Output nothing except the lines from the one containing "11: (825, 287)" through the final line of the data, both included, typed exactly, minus the pictures.
RECORDS FOR THIS EXERCISE Block Start
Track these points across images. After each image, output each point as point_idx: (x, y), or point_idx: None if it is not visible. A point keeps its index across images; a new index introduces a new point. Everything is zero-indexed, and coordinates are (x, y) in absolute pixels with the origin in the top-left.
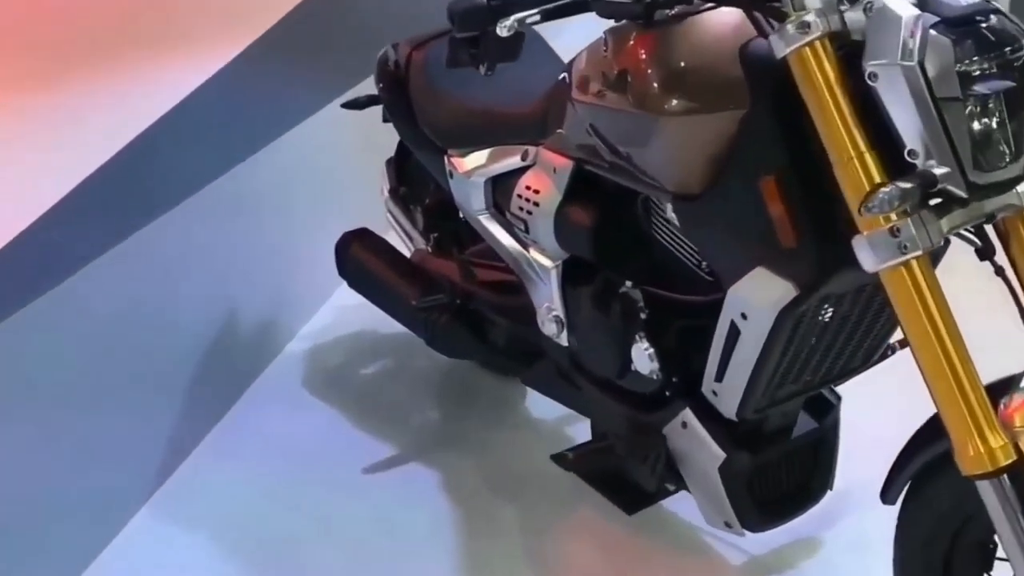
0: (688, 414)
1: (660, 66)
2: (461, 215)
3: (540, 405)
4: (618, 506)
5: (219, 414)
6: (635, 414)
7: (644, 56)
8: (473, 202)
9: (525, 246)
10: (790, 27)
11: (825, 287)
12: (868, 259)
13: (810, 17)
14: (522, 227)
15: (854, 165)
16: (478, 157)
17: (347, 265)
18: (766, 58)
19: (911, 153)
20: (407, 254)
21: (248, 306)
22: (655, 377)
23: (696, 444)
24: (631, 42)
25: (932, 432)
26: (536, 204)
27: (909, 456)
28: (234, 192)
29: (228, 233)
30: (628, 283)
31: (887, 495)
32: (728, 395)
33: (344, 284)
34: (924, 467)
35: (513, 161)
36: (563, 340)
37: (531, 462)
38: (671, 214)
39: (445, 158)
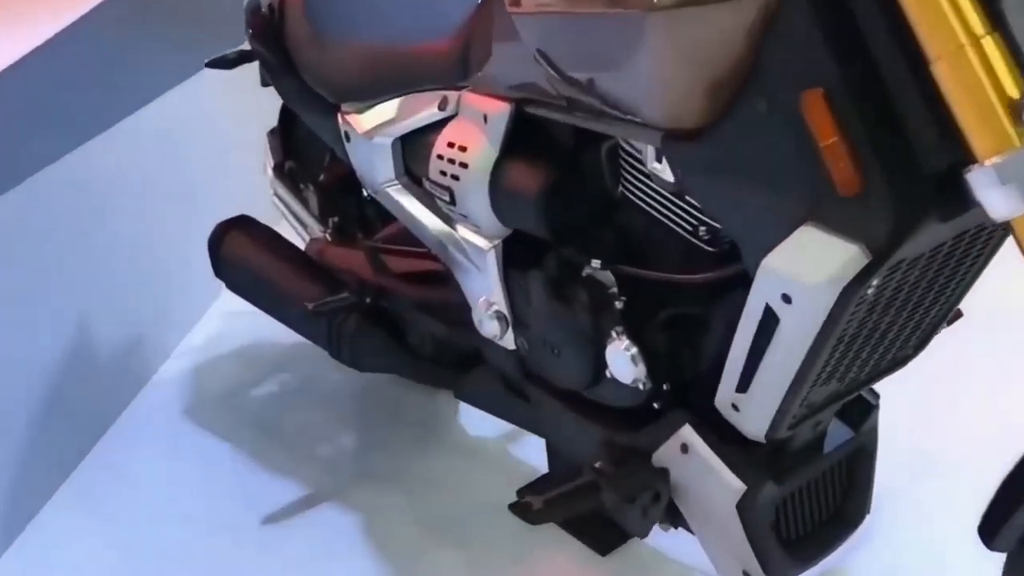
RECORDS FOR THIS EXERCISE Block End
▸ **RESULT OF THIS TASK**:
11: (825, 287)
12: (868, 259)
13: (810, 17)
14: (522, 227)
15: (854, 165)
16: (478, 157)
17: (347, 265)
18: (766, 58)
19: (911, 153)
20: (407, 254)
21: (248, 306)
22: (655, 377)
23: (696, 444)
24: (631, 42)
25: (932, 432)
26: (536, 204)
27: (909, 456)
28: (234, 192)
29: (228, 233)
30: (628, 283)
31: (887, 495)
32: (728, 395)
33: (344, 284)
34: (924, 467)
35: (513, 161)
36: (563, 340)
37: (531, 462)
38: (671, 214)
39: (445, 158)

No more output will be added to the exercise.